Lasmo yesterday confirmed it was in discussions with Enterprise but said the outcome of the talks was still uncertain as a merger with Enterprise was only one of several options under consideration. The group is also in talks with other potential partners, including several oil giants.
"Lasmo is in discussions with a number of parties on a range of strategic initiatives, one of which is an evaluation of a possible merger with Enterprise Oil," the company said in a statement.
The talks began in December when Sir Graham Hearne, chairman of Enterprise Oil, began talks with his old rival Joe Darby, chief executive of Lasmo. Sir Graham's approach to Lasmo comes more than four years after Enterprise launched a disastrous pounds 1.7bn hostile takeover bid for Lasmo.
The talks between Enterprise and Lasmo are still at an early stage.
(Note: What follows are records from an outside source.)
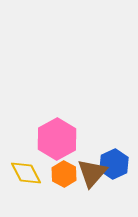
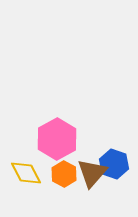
blue hexagon: rotated 16 degrees counterclockwise
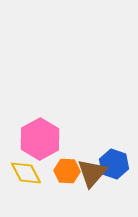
pink hexagon: moved 17 px left
orange hexagon: moved 3 px right, 3 px up; rotated 25 degrees counterclockwise
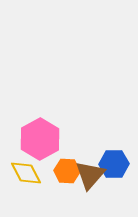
blue hexagon: rotated 20 degrees counterclockwise
brown triangle: moved 2 px left, 2 px down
Enterprise said it was engaged in "exploratory discussions which may or may not lead to a merger between the two companies".
Any merger would be on the basis of current market valuations. Enterprise is valued at pounds 1.4bn in terms of market capitalisation, while Lasmo is valued at pounds 910m.
The future positions of senior executives on both sides has not yet been discussed. Enterprise is said to be dismayed that news of the talks has already leaked.
Both Enterprise and Lasmo have also been in talks with other parties, including oil majors of a similar size to BP/Amoco, though these are not thought to include a full takeover.
A successful merger between Enterprise and Lasmo would conclude a saga which began with an acrimonious bid battle in 1994. Then, after an angry war of words, Enterprise's pounds 1.7bn bid for Lasmo failed to gain shareholder approval and left Enterprise, which had built up a 7 per cent stake in Lasmo, with a large paper loss.
Sir Graham Hearne, then chief executive and chairman, was forced to split his role and find a new chief executive. Many observers blamed Warburg's, Enterprise's advisers, for the debacle.
The reconciliation between Enterprise and Lasmo has been prompted by the slump in world oil prices in the second half of 1998. At $11.73 a barrel, nearly $7 cheaper than in 1997, the oil price is lower than it has been for 10 years.
The oil price slump has called into question the value of oil exploration projects planned by the two companies. Shares in Enterprise have more than halved this year from 604p to 283p. Shares in Lasmo have sunk by more than 70 per cent, from a May high of 297.5p to 94.25p on Friday.
Amid rumours of a cash crisis, Lasmo last week issued a statement insisting its share price was unjustified and denying rumours of a forthcoming rights issue. In its 1999 projections, the company is banking on an average price of $13 a barrel.
The company said its balance sheet was in good shape. It had a current cash balance of pounds 550m, pounds 150m in undrawn facilities, and gearing was 54 per cent.
In November, Lasmo said it was cutting 60 per cent of the staff at its London head office - 300 jobs. The company said it was concentrating on safer exploration projects and aiming to cut its costs by pounds 30m.
News of the talks underlines the mounting pressure for consolidation in the sector owing to the slumping oil price.